WHO Director-General Tedros Adhanom Ghebreyesus said two scientists on the United Nations team had already left their home countries for Wuhan when they were told that Chinese officials had not approved the necessary permissions to enter the country.
The arrangements had been jointly agreed with China in advance.
“I am very disappointed with this news,” Tedros told a news conference in Geneva on Tuesday. “I have been in contact with senior Chinese officials and I have once again made clear that the mission is a priority for WHO and the international team.”
Tedros said WHO was “eager to get the mission underway as soon as possible” and that he had been given assurances that Beijing was speeding up the internal procedure for “the earliest possible deployment.”
Dr.
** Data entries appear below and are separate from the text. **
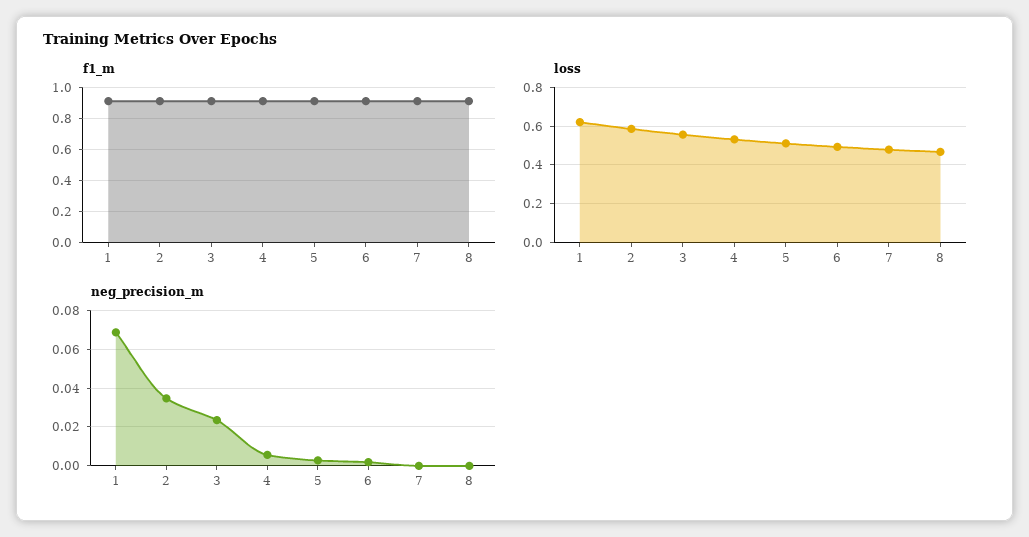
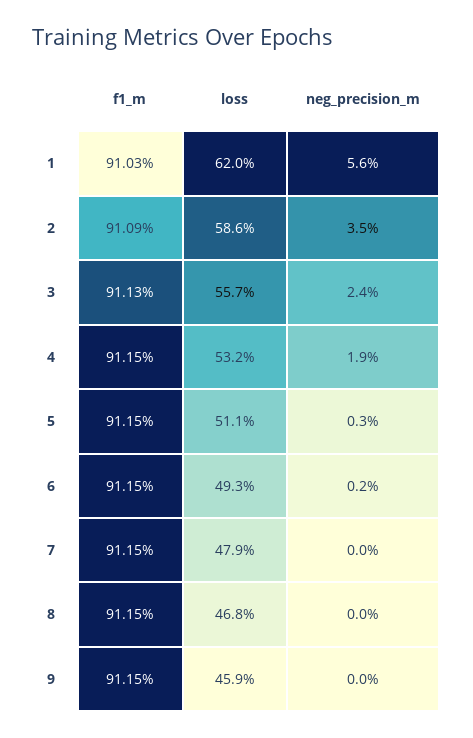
neg_precision_m, 1: 0.07 -> 0.056
neg_precision_m, 4: 0.005 -> 0.019
f1_m, 9: none -> 0.9115
loss, 9: none -> 0.459
neg_precision_m, 9: none -> 0

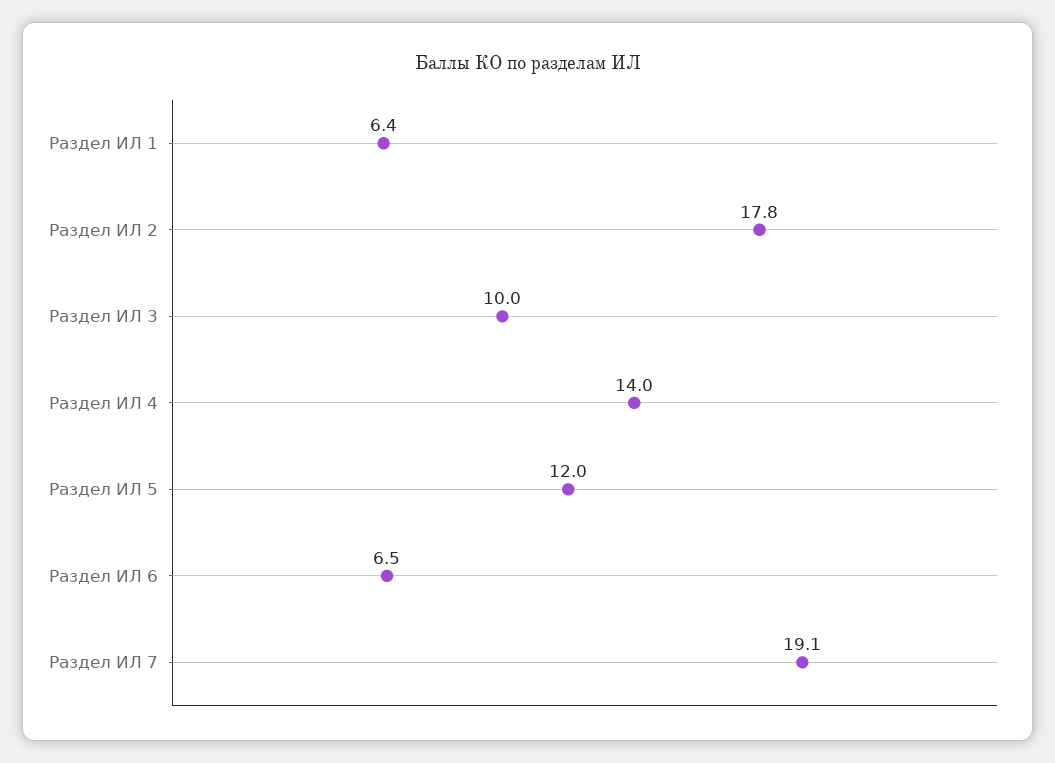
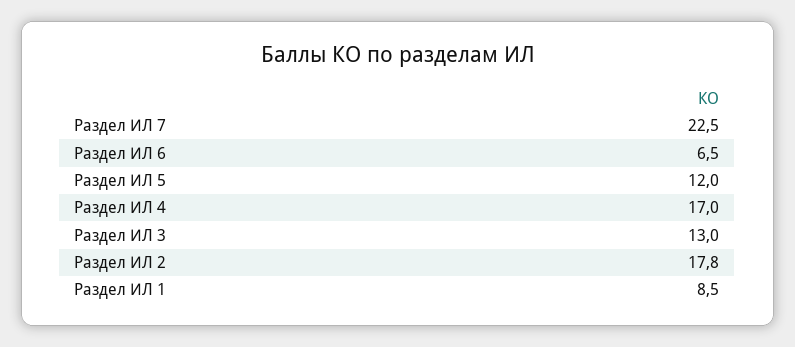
Раздел ИЛ 1: 6.4 -> 8.5
Раздел ИЛ 3: 10 -> 13
Раздел ИЛ 4: 14 -> 17
Раздел ИЛ 7: 19.1 -> 22.5

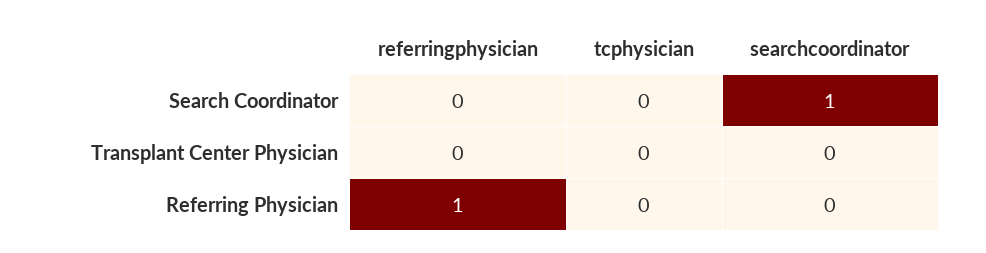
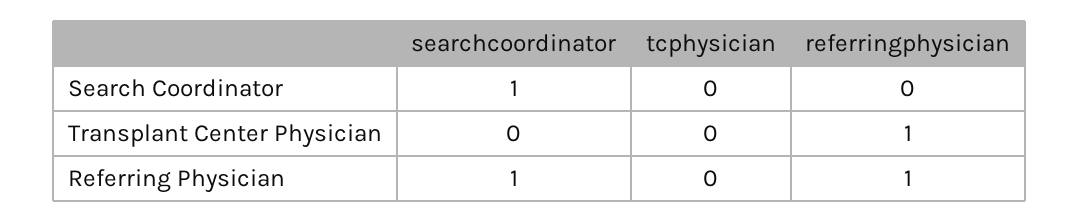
referringphysician, Transplant Center Physician: 0 -> 1
searchcoordinator, Referring Physician: 0 -> 1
Michael Ryan, executive director of WHO’s health emergencies program said there was an issue with visas and one team member had already returned home. The other was waiting in transit in a third country.
WHO officials have long been negotiating with Beijing to allow a team of global scientists access to key sites to investigate the origin of the virus — first detected in Wuhan in December 2019 — and its likely jump from an unidentified host species to humans.
Ryan said the team hoped it was “just a logistical and bureaucratic issue” that can be resolved in “good faith in the coming hours and recommence the deployment of the team as soon as possible.”
In a press briefing Wednesday, spokesperson for China’s Ministry of Foreign Affairs, Hua Chunying, said China had “always held an open, transparent and responsible attitude” on tracing the origin of the virus.
Hua said that China had previously welcomed WHO experts into the country and said that the UN investigation team and Chinese experts have “maintained frequent interactions” including four video meetings between October and December.
“In order to ensure that the international expert group that comes to China can work smoothly, it is needed to fulfill the necessary procedures and make relevant specific arrangements. The two sides are still negotiating about this,” said Hua.
Marion Koopmans, a Dutch virologist who heads the Erasmus Medical Centre’s Department of Viroscience in Rotterdam and is part of the investigation team heading to China, said that they were “ready to go.”
Koopmans said that they have been told nothing is off limits while in China and said the team will be working in collaboration with their Chinese colleagues “looking at the data, talking to people with expertise, and concluding from what’s been done, and what can be built on.”
She said it was important to understand the origins of how the virus made the leap to humans because there is “no country that doesn’t have risk of disease emergence. It’s something we need to understand, so the whole world can prepare.”
“We really need to have patience and not judge. It’s meticulous work, it will take time,” Koopmans said.
Political tensions
The United States and Australia have led the charge in criticizing China’s handling of the initial stages of the pandemic, accusing Beijing of downplaying its severity and preventing an effective response until too late.
Foreign Minister Wang Yi praised China’s anti-pandemic efforts at home and abroad, saying that the country “launched an emergency global humanitarian campaign” and “helped build consensus on a global response to Covid-19.”
For months, China has been testing and disinfecting frozen products imported from overseas, over fears the virus could reenter the country that way, even as experts remain skeptical about this as a potential source of infection.
WHO says it is “highly unlikely that people can contract Covid-19 from food or food packaging,” and the US Centers for Disease Control and Prevention (CDC) says the risk is “thought to be very low.” Both insist there is no evidence of such transmission, and countries have even threatened to bring a case against China at the World Trade Organization over import restrictions.